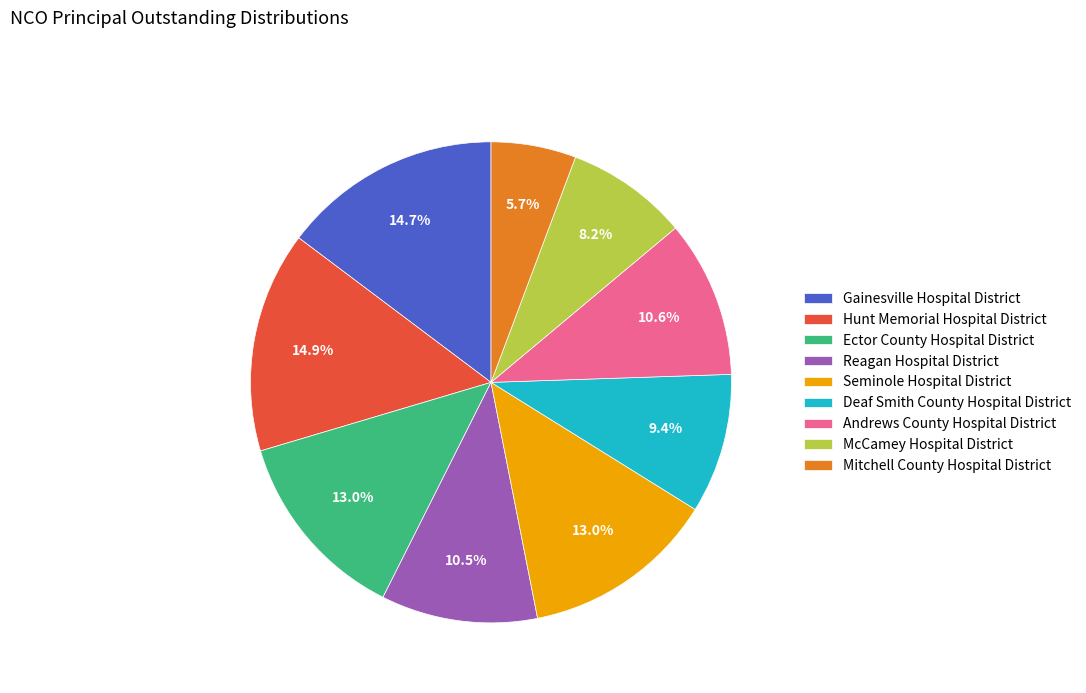

Is there any slice that represents more than half of the pie?

No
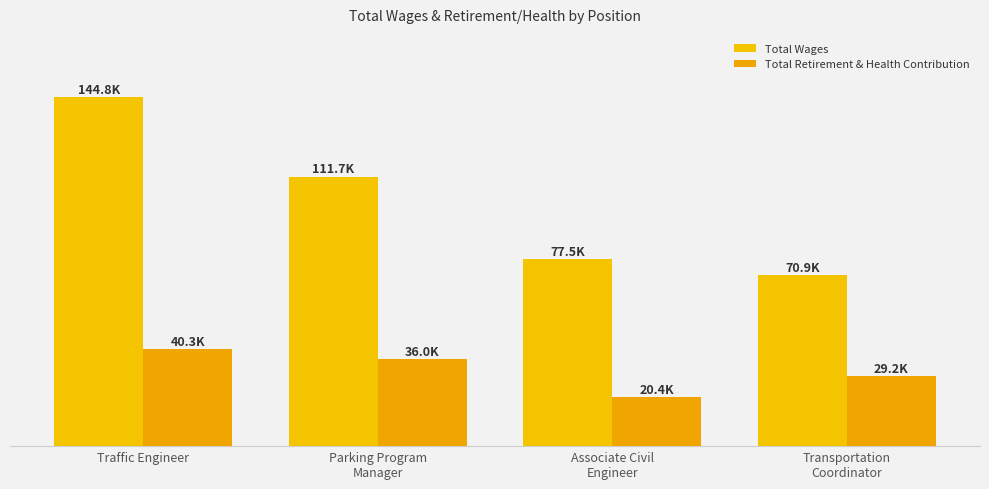

Are the bars grouped side by side (vs. stacked)?

Yes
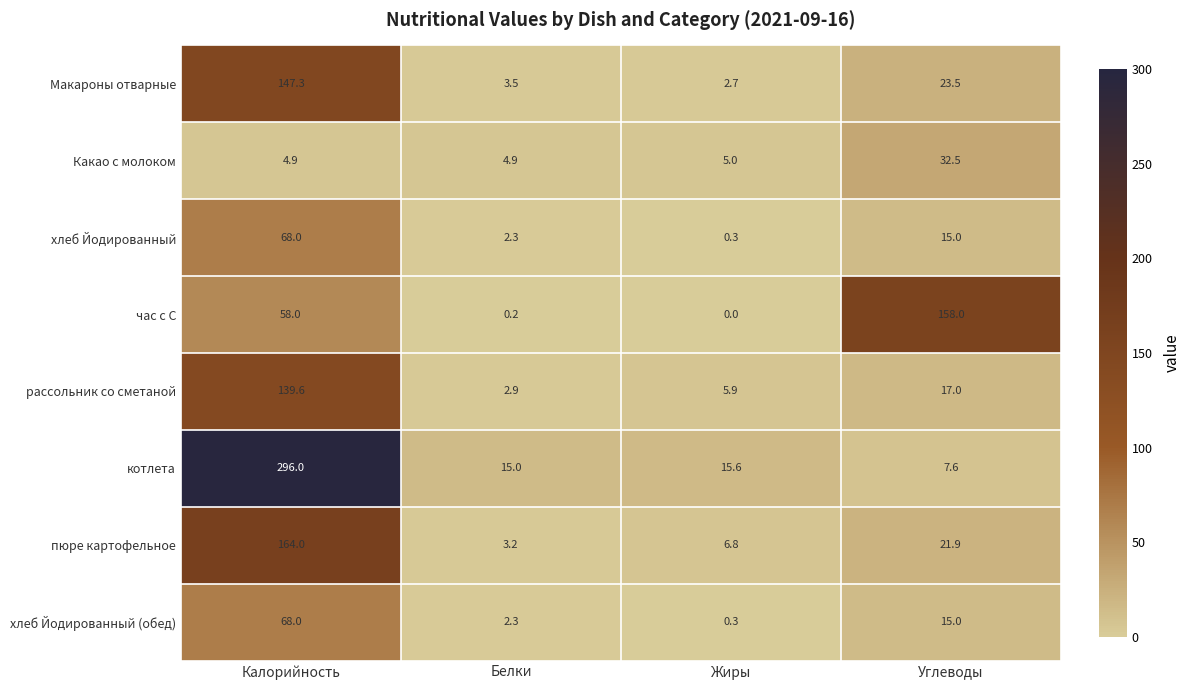

What is the greatest value displayed?

296.0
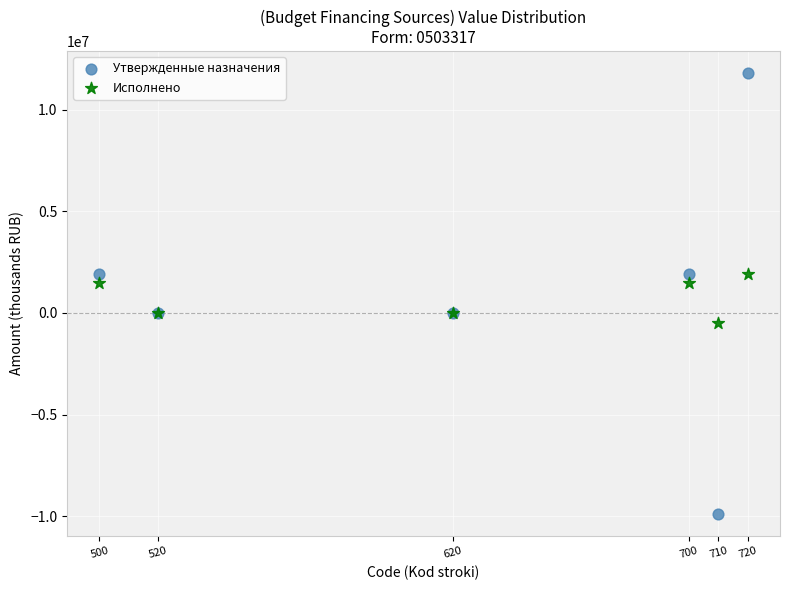

What are all the series names shown in the legend?

Утвержденные назначения, Исполнено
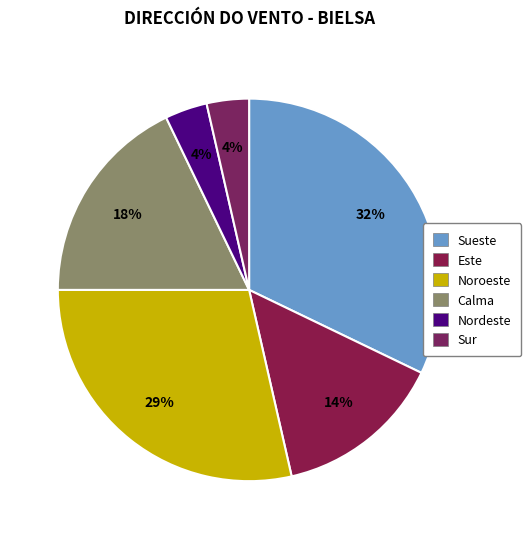

Combined, what portion of the pie is Nordeste and Sur?

7.1%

####

§ **Work task**
Copy the records above word for word, leaving out the pictures.

§ **Response area**
Is there any slice that represents more than half of the pie?

No

Are the bars grouped side by side (vs. stacked)?

Yes

What is the greatest value displayed?

296.0

What are all the series names shown in the legend?

Утвержденные назначения, Исполнено

Combined, what portion of the pie is Nordeste and Sur?

7.1%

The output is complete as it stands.